Provided passage:
How to communicate with remote workers during the pandemic

Whether your employees are usually based all in one building or spread out across the country, we’re all having to communicate in different ways right now.

How can you best communicate with employees who are working remotely at this time?

What if the majority are providing front-line services as key workers?

I caught up with Naomi Jones, Communications Director at SUEZ recycling and recovery UK on this topic. I know it’s one you’re keen to know more about and Naomi kindly agreed to answer my questions.

With employees working in waste management classified as key workers, the majority of SUEZ’s 5,500 people are still out collecting recycling and waste from our homes and businesses, cleaning our streets and running sorting, recycling, processing, landfill and energy-from-waste facilities for the country behind the scenes.

I wanted to discover how they communicate with such a dispersed and operational workforce, particularly at the moment.

Further reading: How to communicate with remote workers.

Q) What are the challenges of communicating with your people remotely?

The majority of our employees have very practical, operational roles that mean they are rarely, if ever, at a desk. Our people are predominantly drivers, site operatives, engineers, loaders.  Over half our staff do not have a work laptop, phone or email account, as they don’t need it for their jobs.

Picture credit: SUEZ.

Many of those that do and can access our digital systems, don’t do so regularly as their roles are operational.

If they do sit down at a desk, their time is very limited. We also have many shift workers, and people whose job requires them to travel a lot and cover large areas. Not to mention the fact the we have sites as far north as Inverness, Scotland and as far south as Poole, Dorset. We also have a fair number of our people whose first language is not English.

Q) What are the new challenges posed by the pandemic?

The pandemic has presented new challenges, the main one being that most of our senior management team and business support functions are now working from home, in order to assist with the government’s safety measures for the country, while the majority of our teams are out in the field as key workers.

Normally, half of my comms team is based out around the business and the rest get out and about in the business regularly. We are currently all working from home. The challenge is not just that most of our employees are remote to us, but we are also more remote to them. This makes it harder to know what matters to them.

It is also very tough for our teams right now, as it is for all key workers. They are working very hard, for longer hours and in smaller teams to aid social distancing.

However, we have a very engaged workforce because we have concentrated over the years on being close to our people, prioritising getting and responding to feedback and focused on manager engagement.

We don’t have the fanciest systems or the biggest communications budget. But ultimately, it has reinforced the strong sense of family that the business has, despite its relatively large size and geographical spread.

Q) What is your approach to internal communication as a company?

A It sounds clichéd, but SUEZ really does have a family culture and actively invests in its people, so many who join the company stay for 10, 20 or even 30 years. I joined at 28 as Head of Comms and planned to stay a couple of years. I am still here as I love my job. Our people are very passionate about what they do due to the environmental role our company plays.

Keeping people interested for that long means you have to try and keep it fresh as much as possible.

Data excerpts:
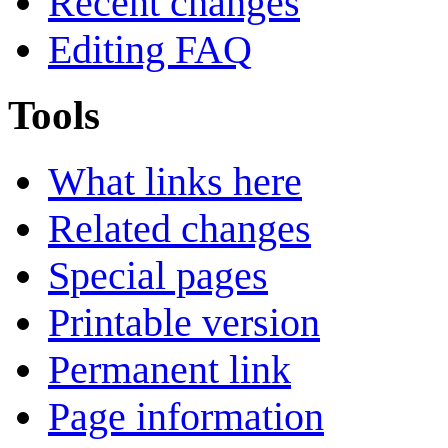
Recent changes
Editing FAQ
Tools
What links here
Related changes
Special pages
Printable version
Permanent link
Page information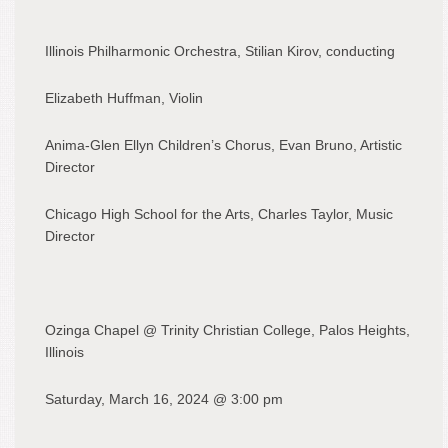
Illinois Philharmonic Orchestra, Stilian Kirov, conducting
Elizabeth Huffman, Violin
Anima-Glen Ellyn Children’s Chorus, Evan Bruno, Artistic
Director
Chicago High School for the Arts, Charles Taylor, Music
Director
Ozinga Chapel @ Trinity Christian College, Palos Heights,
Illinois
Saturday, March 16, 2024 @ 3:00 pm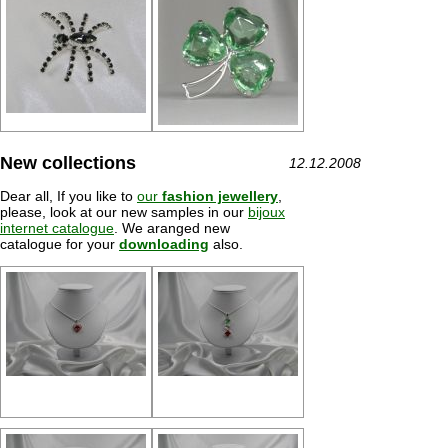
New collections
12.12.2008
Dear all, If you like to
our
fashion jewellery
,
please, look at our new samples in our
bijoux
internet catalogue
. We aranged new
catalogue for your
downloading
also.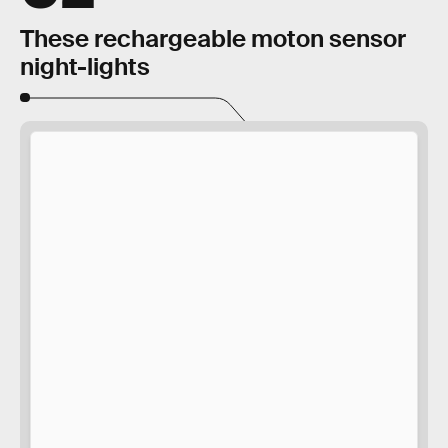
These rechargeable moton sensor
night-lights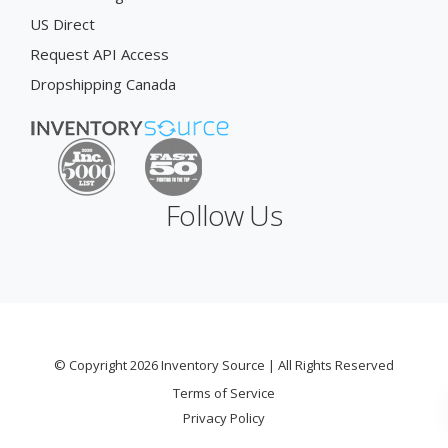
US Direct
Request API Access
Dropshipping Canada
Follow Us
© Copyright 2026 Inventory Source | All Rights Reserved
Terms of Service
Privacy Policy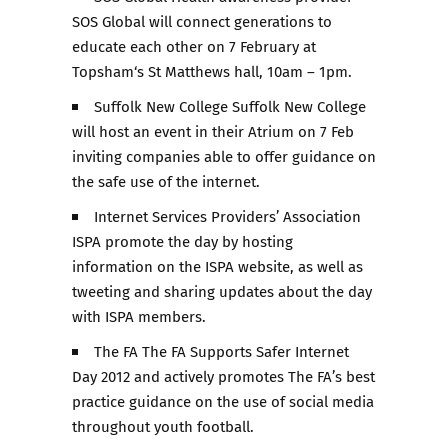
SOS Global will connect generations to
educate each other on 7 February at
Topsham‘s St Matthews hall, 10am – 1pm.
Suffolk New College Suffolk New College
will host an event in their Atrium on 7 Feb
inviting companies able to offer guidance on
the safe use of the internet.
Internet Services Providers’ Association
ISPA promote the day by hosting
information on the ISPA website, as well as
tweeting and sharing updates about the day
with ISPA members.
The FA The FA Supports Safer Internet
Day 2012 and actively promotes The FA’s best
practice guidance on the use of social media
throughout youth football.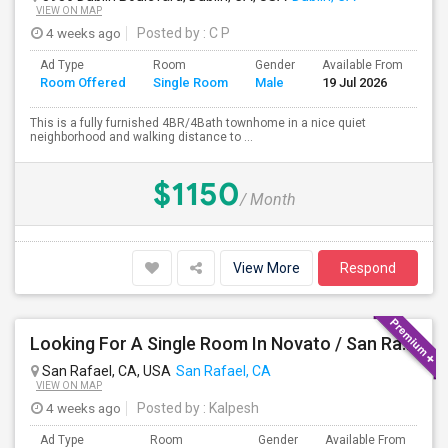
VIEW ON MAP
4 weeks ago
Posted by
: C P
Ad Type
Room
Gender
Available From
Ba
Room Offered
Single Room
Male
19 Jul 2026
Se
This is a fully furnished 4BR/4Bath townhome in a nice quiet
neighborhood and walking distance to ...
$1150
/ Month
View More
Respond
Looking For A Single Room In Novato / San Rafael
San Rafael, CA, USA
San Rafael, CA
VIEW ON MAP
4 weeks ago
Posted by
: Kalpesh
Ad Type
Room
Gender
Available From
Ba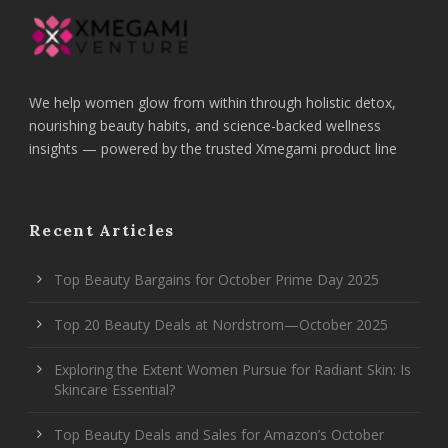
We help women glow from within through holistic detox,
nourishing beauty habits, and science-backed wellness
insights — powered by the trusted Xmegami product line
Recent Articles
Top Beauty Bargains for October Prime Day 2025
Top 20 Beauty Deals at Nordstrom—October 2025
Exploring the Extent Women Pursue for Radiant Skin: Is
Skincare Essential?
Top Beauty Deals and Sales for Amazon’s October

Instructions for the task: Quote the passage on communicating with remote workers, starting at the words "Q) What are the challenges" and ending after the words "roles are operational.". The material is not needed for this exercise.

Solution for this exercise:
Q) What are the challenges of communicating with your people remotely?

The majority of our employees have very practical, operational roles that mean they are rarely, if ever, at a desk. Our people are predominantly drivers, site operatives, engineers, loaders.  Over half our staff do not have a work laptop, phone or email account, as they don’t need it for their jobs.

Picture credit: SUEZ.

Many of those that do and can access our digital systems, don’t do so regularly as their roles are operational.